The vast majority of rental housing providers in BC are small mom and pops. These are real people providing critical housing and they are potentially facing huge financial consequences during this crisis. The Government of British Columbia cannot simply ignore these folks. Here’s one story.
Dear Premier, Ministers, and MLAs,
With increasing alarm this week, I am reading news reports implying that the BC government is considering ways to let tenants avoid paying their rent with virtually no recourse for landlords.
I am a homeowner with a rented secondary suite (coach house). Having a secondary suite is the only way many of us in the Lower Mainland can afford a home and qualify for a mortgage. I would face financial difficulties if the BC government decides to allow my tenant to choose if and when to pay their rent.

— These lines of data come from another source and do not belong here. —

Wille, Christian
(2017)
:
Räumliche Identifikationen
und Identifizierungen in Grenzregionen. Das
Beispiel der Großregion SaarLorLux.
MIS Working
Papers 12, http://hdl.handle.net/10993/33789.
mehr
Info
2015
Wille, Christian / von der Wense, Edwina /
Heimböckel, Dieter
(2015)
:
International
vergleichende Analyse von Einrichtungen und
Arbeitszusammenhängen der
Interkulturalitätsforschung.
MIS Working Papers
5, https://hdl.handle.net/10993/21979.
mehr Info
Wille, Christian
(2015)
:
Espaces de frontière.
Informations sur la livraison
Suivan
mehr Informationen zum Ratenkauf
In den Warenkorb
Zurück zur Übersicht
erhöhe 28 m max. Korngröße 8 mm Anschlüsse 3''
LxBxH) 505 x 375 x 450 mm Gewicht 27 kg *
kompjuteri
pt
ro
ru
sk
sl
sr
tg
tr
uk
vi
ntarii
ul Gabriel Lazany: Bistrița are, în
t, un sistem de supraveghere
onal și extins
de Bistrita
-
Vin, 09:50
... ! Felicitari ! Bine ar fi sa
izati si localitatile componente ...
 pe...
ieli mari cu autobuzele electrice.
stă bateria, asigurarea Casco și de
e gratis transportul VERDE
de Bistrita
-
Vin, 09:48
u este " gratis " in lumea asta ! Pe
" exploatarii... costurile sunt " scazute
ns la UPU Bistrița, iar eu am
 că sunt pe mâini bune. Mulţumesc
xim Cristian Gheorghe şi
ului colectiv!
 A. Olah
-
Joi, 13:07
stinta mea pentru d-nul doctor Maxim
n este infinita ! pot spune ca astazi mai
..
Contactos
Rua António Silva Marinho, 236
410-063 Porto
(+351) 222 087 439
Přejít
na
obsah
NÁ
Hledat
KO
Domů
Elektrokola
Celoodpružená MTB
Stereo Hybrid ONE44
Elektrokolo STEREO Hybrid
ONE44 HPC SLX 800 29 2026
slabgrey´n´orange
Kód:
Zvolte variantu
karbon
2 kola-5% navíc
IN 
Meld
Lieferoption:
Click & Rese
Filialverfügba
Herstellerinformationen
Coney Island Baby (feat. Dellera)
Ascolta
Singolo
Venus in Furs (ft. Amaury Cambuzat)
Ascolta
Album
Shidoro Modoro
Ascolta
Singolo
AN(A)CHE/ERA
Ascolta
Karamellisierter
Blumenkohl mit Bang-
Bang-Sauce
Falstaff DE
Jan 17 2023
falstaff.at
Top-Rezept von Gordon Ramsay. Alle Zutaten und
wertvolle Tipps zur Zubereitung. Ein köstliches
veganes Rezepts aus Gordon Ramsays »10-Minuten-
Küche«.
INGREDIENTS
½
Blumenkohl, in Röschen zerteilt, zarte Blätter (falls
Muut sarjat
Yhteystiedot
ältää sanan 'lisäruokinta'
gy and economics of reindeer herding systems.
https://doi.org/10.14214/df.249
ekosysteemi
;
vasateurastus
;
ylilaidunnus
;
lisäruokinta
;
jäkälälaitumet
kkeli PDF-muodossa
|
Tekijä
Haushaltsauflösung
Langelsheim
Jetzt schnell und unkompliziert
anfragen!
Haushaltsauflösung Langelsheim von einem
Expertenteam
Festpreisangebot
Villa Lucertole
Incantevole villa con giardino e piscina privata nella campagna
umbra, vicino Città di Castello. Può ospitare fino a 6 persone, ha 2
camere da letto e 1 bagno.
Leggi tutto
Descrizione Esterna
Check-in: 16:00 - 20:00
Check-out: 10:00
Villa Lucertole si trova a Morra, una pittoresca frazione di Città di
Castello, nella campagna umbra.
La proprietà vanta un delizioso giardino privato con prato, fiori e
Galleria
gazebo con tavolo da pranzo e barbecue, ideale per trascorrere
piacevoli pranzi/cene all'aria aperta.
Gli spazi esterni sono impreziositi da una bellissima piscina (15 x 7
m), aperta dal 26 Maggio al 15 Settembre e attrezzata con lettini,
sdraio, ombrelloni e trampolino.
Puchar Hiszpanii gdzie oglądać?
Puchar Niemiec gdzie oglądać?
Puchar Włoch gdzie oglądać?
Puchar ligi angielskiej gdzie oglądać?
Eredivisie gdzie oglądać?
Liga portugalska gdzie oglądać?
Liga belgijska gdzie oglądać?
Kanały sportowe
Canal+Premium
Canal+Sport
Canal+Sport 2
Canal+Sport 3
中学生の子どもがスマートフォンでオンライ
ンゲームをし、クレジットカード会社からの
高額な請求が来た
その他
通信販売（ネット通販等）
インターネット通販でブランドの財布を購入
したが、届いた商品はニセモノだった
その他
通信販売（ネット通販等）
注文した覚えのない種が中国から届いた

Please note the mortgage lending rules in these situations – to qualify, the bank required proof of my rental income amount and its stability. The following documentation was required:
- Residential tenancy agreement, with latest rent increase notice
- Bank statement showing a history of continued monthly deposits matching the rental amount
- Income tax return showing rental income & expenses
In these situations, the granting of mortgages takes into consideration standard provincial laws which allow landlords to replace tenants who do not pay their rent. I have copied CMHC and the Office of the Superintendent of Financial Institutions to bring to their attention the alarming reports of pending moratoriums on eviction from private housing for non-payment of rent.
During this crisis, it is understandable for governments to place a moratorium on evictions from public housing, as the US has done. When housing is owned and operated by the State, the financial impact of unpaid rent is absorbed through subsidizing by the entire tax base.
This week Canada’s 6 largest banks did not announce that Canadian homeowners can stop making their mortgage payments until the COVID-19 crisis is over. Nor did they promise that they will help every mortgage holder affected by COVID-19. They didn’t commit to waiving or discounting interest owed on any missed payments. The banks only said they would consider hardship situations on a case by case basis, and the reported criteria did not include employed homeowners whose tenant stops paying rent.
Not all renters have lost their jobs or had to close their businesses due to COVID-19. Many continue to fill important needs such as staffing food stores, produce shops, and pharmacies. Others continue to be paid while teleworking or converting storefront to online sales. Some employers are continuing to pay their employees who have been sent home because their workplace closed, even though their work cannot be done via teleworking.
If the BC government is considering some sort of financial assistance to renters, it should be for those whose livelihood has been suspended because of the public health measures taken by government to contain COVID-19. Because these drastic measures were imposed by government, government needs to provide compensation to those whose income has been interrupted. This is the most logical use of funds from the BC Speculation & Vacancy Tax, which was put in place to meet housing needs for British Columbians. Renters whose income has been interrupted because of the COVID-19 containment measures should be allowed to access emergency provincial funds to supplement the new federal programs announced this week, so they can continue paying their rent during this crisis.
No one is advocating that Canadians should lose the roof over their head in the middle of the COVID-19 crisis. What I am asking is that you:
- Fully consider the unintended consequences of the ideas put forth in well-intentioned but narrowly-focused petitions that lack analysis of their impact on all affected parties; and
- Take action to prevent all foreseeable unintended consequences when developing policies and programs which balance the needs of all affected BC residents.